WORK REQUIRED »
Copy every entry word for word, but skip the pictures.

Data entries:
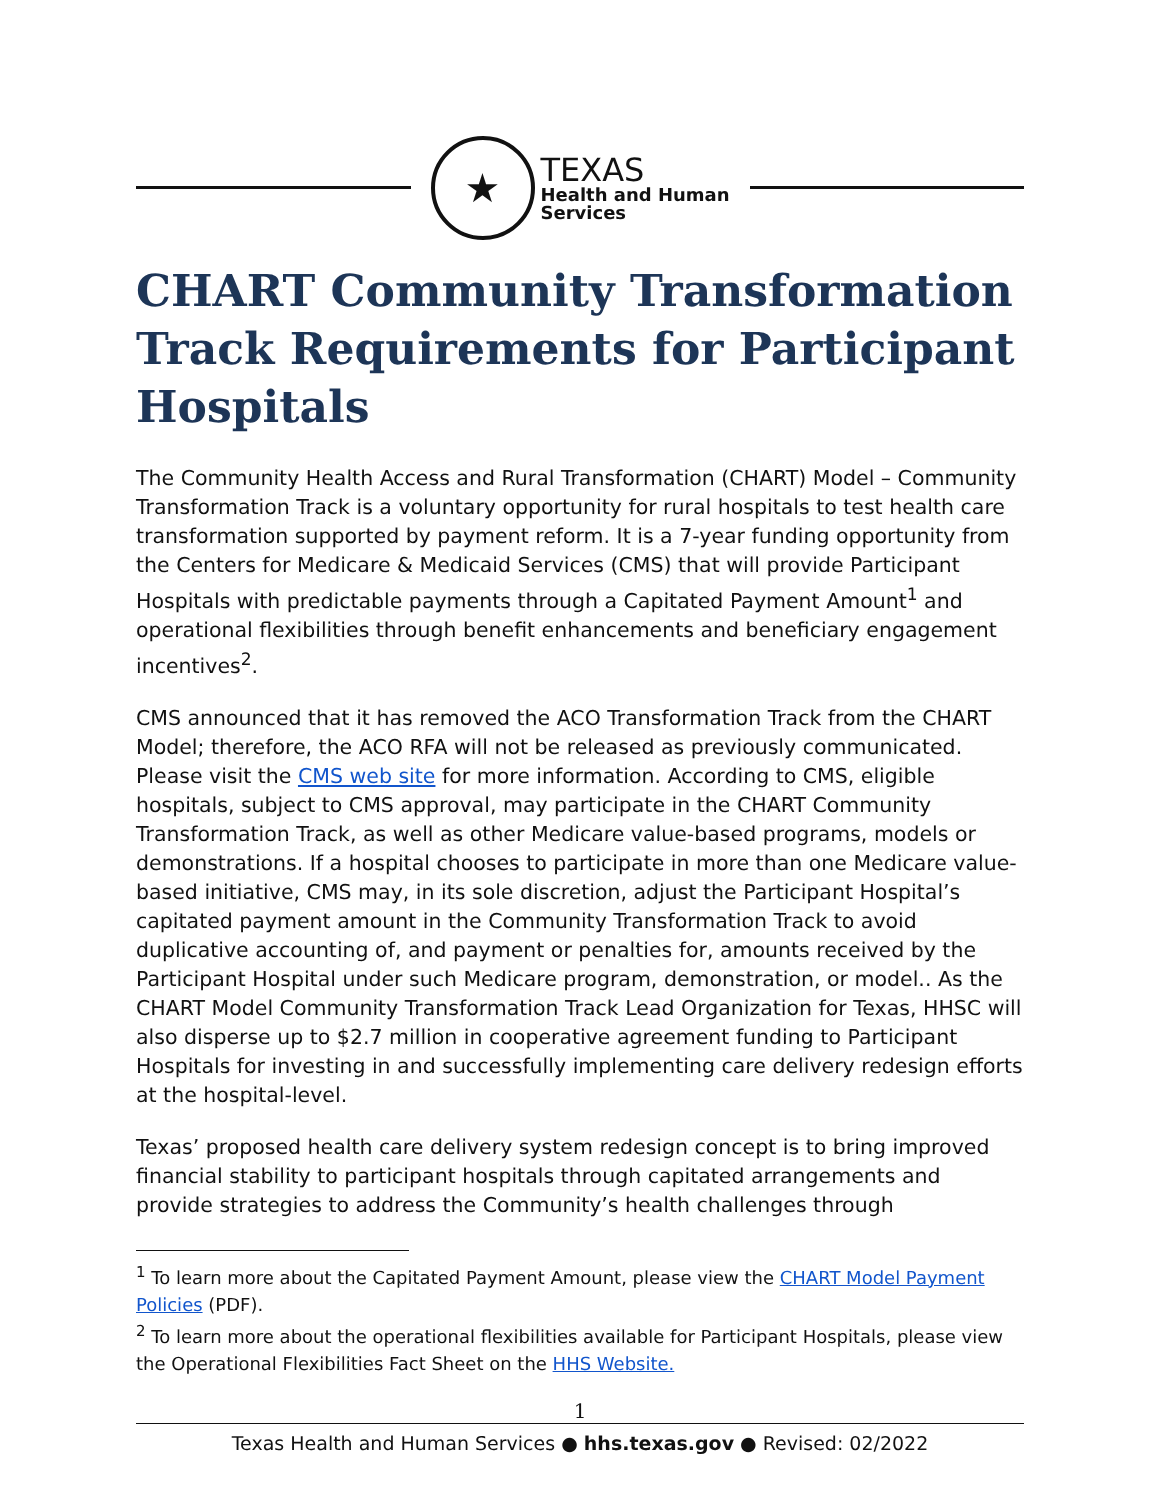★
TEXAS
Health and Human
Services
CHART Community Transformation Track Requirements for Participant Hospitals
The Community Health Access and Rural Transformation (CHART) Model – Community Transformation Track is a voluntary opportunity for rural hospitals to test health care transformation supported by payment reform. It is a 7-year funding opportunity from the Centers for Medicare & Medicaid Services (CMS) that will provide Participant Hospitals with predictable payments through a Capitated Payment Amount<sup>1</sup> and operational flexibilities through benefit enhancements and beneficiary engagement incentives<sup>2</sup>.
CMS announced that it has removed the ACO Transformation Track from the CHART Model; therefore, the ACO RFA will not be released as previously communicated. Please visit the CMS web site for more information. According to CMS, eligible hospitals, subject to CMS approval, may participate in the CHART Community Transformation Track, as well as other Medicare value-based programs, models or demonstrations. If a hospital chooses to participate in more than one Medicare value-based initiative, CMS may, in its sole discretion, adjust the Participant Hospital’s capitated payment amount in the Community Transformation Track to avoid duplicative accounting of, and payment or penalties for, amounts received by the Participant Hospital under such Medicare program, demonstration, or model.. As the CHART Model Community Transformation Track Lead Organization for Texas, HHSC will also disperse up to $2.7 million in cooperative agreement funding to Participant Hospitals for investing in and successfully implementing care delivery redesign efforts at the hospital-level.
Texas’ proposed health care delivery system redesign concept is to bring improved financial stability to participant hospitals through capitated arrangements and provide strategies to address the Community’s health challenges through
<sup>1</sup> To learn more about the Capitated Payment Amount, please view the CHART Model Payment Policies (PDF).
<sup>2</sup> To learn more about the operational flexibilities available for Participant Hospitals, please view the Operational Flexibilities Fact Sheet on the HHS Website.
1
Texas Health and Human Services ● hhs.texas.gov ● Revised: 02/2022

FINISHED EXERCISE »
★
TEXAS
Health and Human
Services
CHART Community Transformation Track Requirements for Participant Hospitals
The Community Health Access and Rural Transformation (CHART) Model – Community Transformation Track is a voluntary opportunity for rural hospitals to test health care transformation supported by payment reform. It is a 7-year funding opportunity from the Centers for Medicare & Medicaid Services (CMS) that will provide Participant Hospitals with predictable payments through a Capitated Payment Amount<sup>1</sup> and operational flexibilities through benefit enhancements and beneficiary engagement incentives<sup>2</sup>.
CMS announced that it has removed the ACO Transformation Track from the CHART Model; therefore, the ACO RFA will not be released as previously communicated. Please visit the CMS web site for more information. According to CMS, eligible hospitals, subject to CMS approval, may participate in the CHART Community Transformation Track, as well as other Medicare value-based programs, models or demonstrations. If a hospital chooses to participate in more than one Medicare value-based initiative, CMS may, in its sole discretion, adjust the Participant Hospital’s capitated payment amount in the Community Transformation Track to avoid duplicative accounting of, and payment or penalties for, amounts received by the Participant Hospital under such Medicare program, demonstration, or model.. As the CHART Model Community Transformation Track Lead Organization for Texas, HHSC will also disperse up to $2.7 million in cooperative agreement funding to Participant Hospitals for investing in and successfully implementing care delivery redesign efforts at the hospital-level.
Texas’ proposed health care delivery system redesign concept is to bring improved financial stability to participant hospitals through capitated arrangements and provide strategies to address the Community’s health challenges through
<sup>1</sup> To learn more about the Capitated Payment Amount, please view the CHART Model Payment Policies (PDF).
<sup>2</sup> To learn more about the operational flexibilities available for Participant Hospitals, please view the Operational Flexibilities Fact Sheet on the HHS Website.
1
Texas Health and Human Services ● hhs.texas.gov ● Revised: 02/2022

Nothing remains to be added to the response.